# This is a Question for the Pros



## Big Ragu (Jan 26, 2011)

Hi all
I have an older G5 2.3 and a newer MBP I was wondering if there is a program out there that can Sync the 2 machines( just for some files like mail,IPhoto,Imovie etc... Like the syncing of Itunes and IPod


----------



## screature (May 14, 2007)

Big Ragu said:


> Hi all
> I have an older G5 2.3 and a newer MBP I was wondering if there is a program out there that can Sync the 2 machines( just for some files like mail,IPhoto,Imovie etc... Like the syncing of Itunes and IPod


Do you have a network of any kind running?


----------



## DempsyMac (May 24, 2007)

I use SugarSync works great, and has a minimal cost. Just don't sync app's and itunes.


----------



## Big Ragu (Jan 26, 2011)

screature said:


> Do you have a network of any kind running?


Actually i do and I get where you are heading opening up folders and exchanging from MBP to G5 or other way around..


----------



## Big Ragu (Jan 26, 2011)

Thanks I'll look it over


----------



## screature (May 14, 2007)

Big Ragu said:


> Actually i do and I get where you are heading opening up folders and exchanging from MBP to G5 or other way around..

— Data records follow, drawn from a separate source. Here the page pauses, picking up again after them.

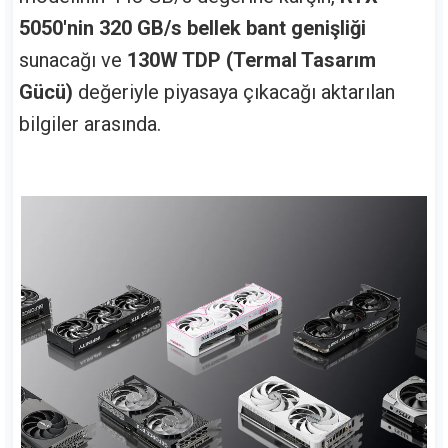
5050'nin 320 GB/s bellek bant genişliği
sunacağı ve
130W TDP (Termal Tasarım
Gücü)
değeriyle piyasaya çıkacağı aktarılan
bilgiler arasında.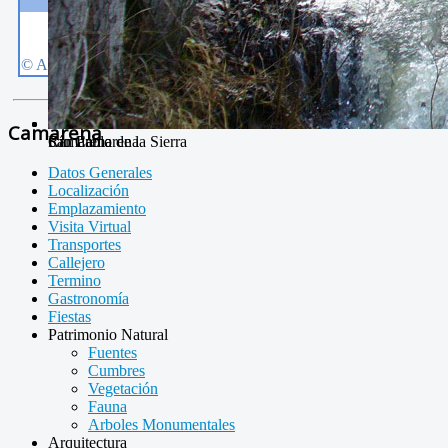
Camarena
San Pablo
Camarena de la Sierra
Río Camarena
Datos Generales
Localización
Emplazamiento
Visita Virtual
Transportes
Callejero
Termino
Gastronomía
Fiestas
Patrimonio Natural
Fuentes
Cumbres
Vegetación
Fauna
Arboles Monumentales
Arquitectura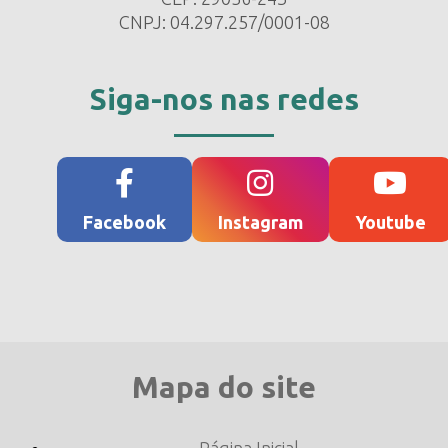
CNPJ: 04.297.257/0001-08
Siga-nos nas redes
Facebook
Instagram
Youtube
Mapa do site
Página Inicial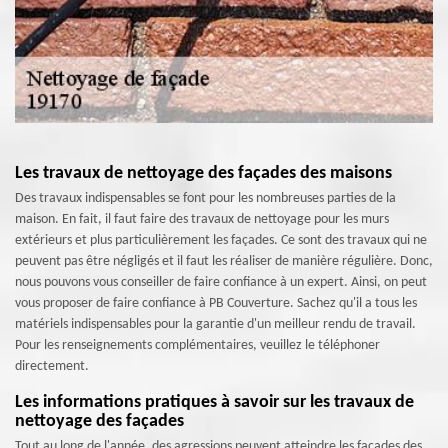
Les travaux de nettoyage des façades des maisons
Des travaux indispensables se font pour les nombreuses parties de la
maison. En fait, il faut faire des travaux de nettoyage pour les murs
extérieurs et plus particulièrement les façades. Ce sont des travaux qui ne
peuvent pas être négligés et il faut les réaliser de manière régulière. Donc,
nous pouvons vous conseiller de faire confiance à un expert. Ainsi, on peut
vous proposer de faire confiance à PB Couverture. Sachez qu'il a tous les
matériels indispensables pour la garantie d'un meilleur rendu de travail.
Pour les renseignements complémentaires, veuillez le téléphoner
directement.
Les informations pratiques à savoir sur les travaux de
nettoyage des façades
Tout au long de l'année, des agressions peuvent atteindre les façades des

There is actually syncing software that will do the syncing for you... you just tell it what folders you want to sync.

This is the one I use. It works great and it is donation ware so you can try before you buy and if you like it you just pay what you feel appropriate, if at all:

SyncTwoFolders 

A lot of people use ChronoSync it will do more than SyncTwoFolders, but it also costs $40 so I would try SyncTwoFolders first and then if it doesn't do what you need it to download the Demo version of ChronoSync and see if you like it better and are willing to pay the price. 

That is my recommendation anyway.


----------